* **Provided records**:
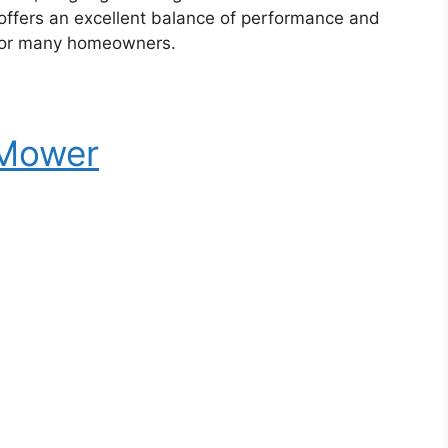
offers an excellent balance of performance and
e for many homeowners.
 Mower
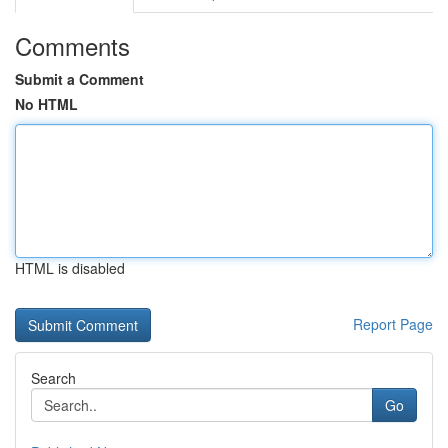
Comments
Submit a Comment
No HTML
HTML is disabled
Report Page
Search
Go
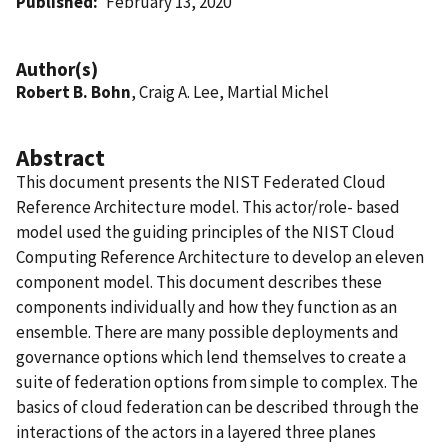
Published
February 13, 2020
Author(s)
Robert B. Bohn
, Craig A. Lee, Martial Michel
Abstract
This document presents the NIST Federated Cloud
Reference Architecture model. This actor/role- based
model used the guiding principles of the NIST Cloud
Computing Reference Architecture to develop an eleven
component model. This document describes these
components individually and how they function as an
ensemble. There are many possible deployments and
governance options which lend themselves to create a
suite of federation options from simple to complex. The
basics of cloud federation can be described through the
interactions of the actors in a layered three planes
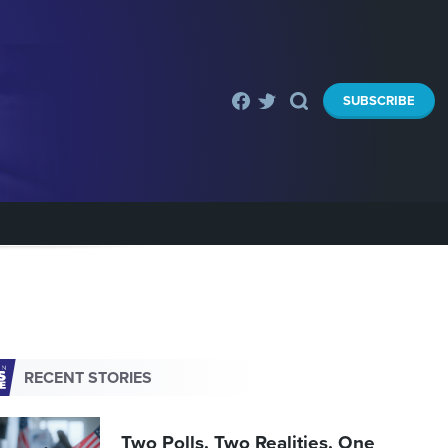
SUBSCRIBE
RECENT STORIES
Two Polls. Two Realities. One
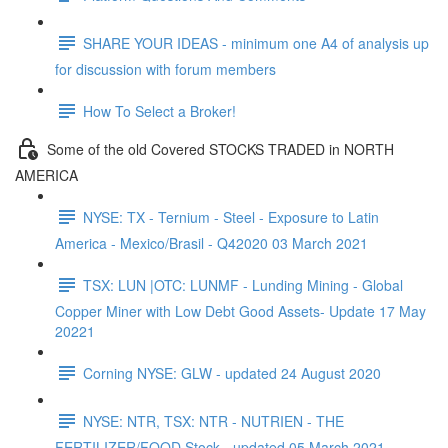
SHARE YOUR IDEAS - minimum one A4 of analysis up
for discussion with forum members
How To Select a Broker!
Some of the old Covered STOCKS TRADED in NORTH
AMERICA
NYSE: TX - Ternium - Steel - Exposure to Latin
America - Mexico/Brasil - Q42020 03 March 2021
TSX: LUN |OTC: LUNMF - Lunding Mining - Global
Copper Miner with Low Debt Good Assets- Update 17 May
20221
Corning NYSE: GLW - updated 24 August 2020
NYSE: NTR, TSX: NTR - NUTRIEN - THE
FERTILIZER/FOOD Stock - updated 05 March 2021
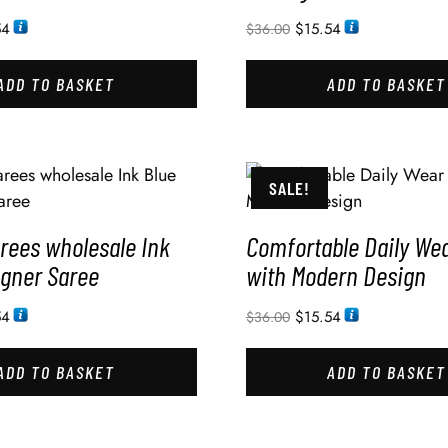
54
$
15.54
$
36.00
ADD TO BASKET
ADD TO BASKET
SALE!
rees wholesale Ink
Comfortable Daily We
igner Saree
with Modern Design
54
$
15.54
$
36.00
ADD TO BASKET
ADD TO BASKET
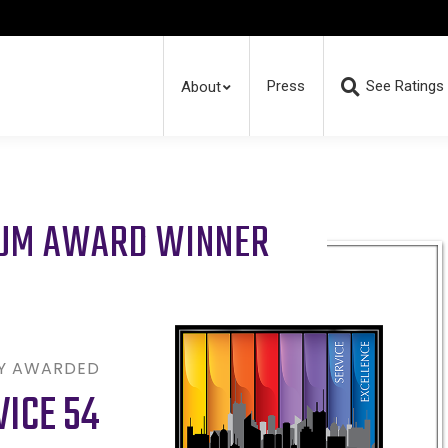
Press
See Ratings
About
RUM AWARD WINNER
LY AWARDED
VICE 54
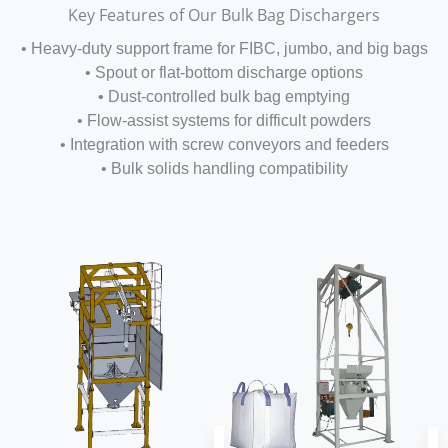
Key Features of Our Bulk Bag Dischargers
• Heavy-duty support frame for FIBC, jumbo, and big bags
• Spout or flat-bottom discharge options
• Dust-controlled bulk bag emptying
• Flow-assist systems for difficult powders
• Integration with screw conveyors and feeders
• Bulk solids handling compatibility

* **To-do item**:
Beginning with the line that contains "e for many homeowners.", write out the lines of the material above exactly, and end with the line that contains "Reference Architecture model.". Omit the pictures.

* **Your solution**:
e for many homeowners.
 Mower
Comments
Submit a Comment
No HTML
HTML is disabled
Report Page
Search
Go
Published
February 13, 2020
Author(s)
Robert B. Bohn
, Craig A. Lee, Martial Michel
Abstract
This document presents the NIST Federated Cloud
Reference Architecture model. This actor/role- based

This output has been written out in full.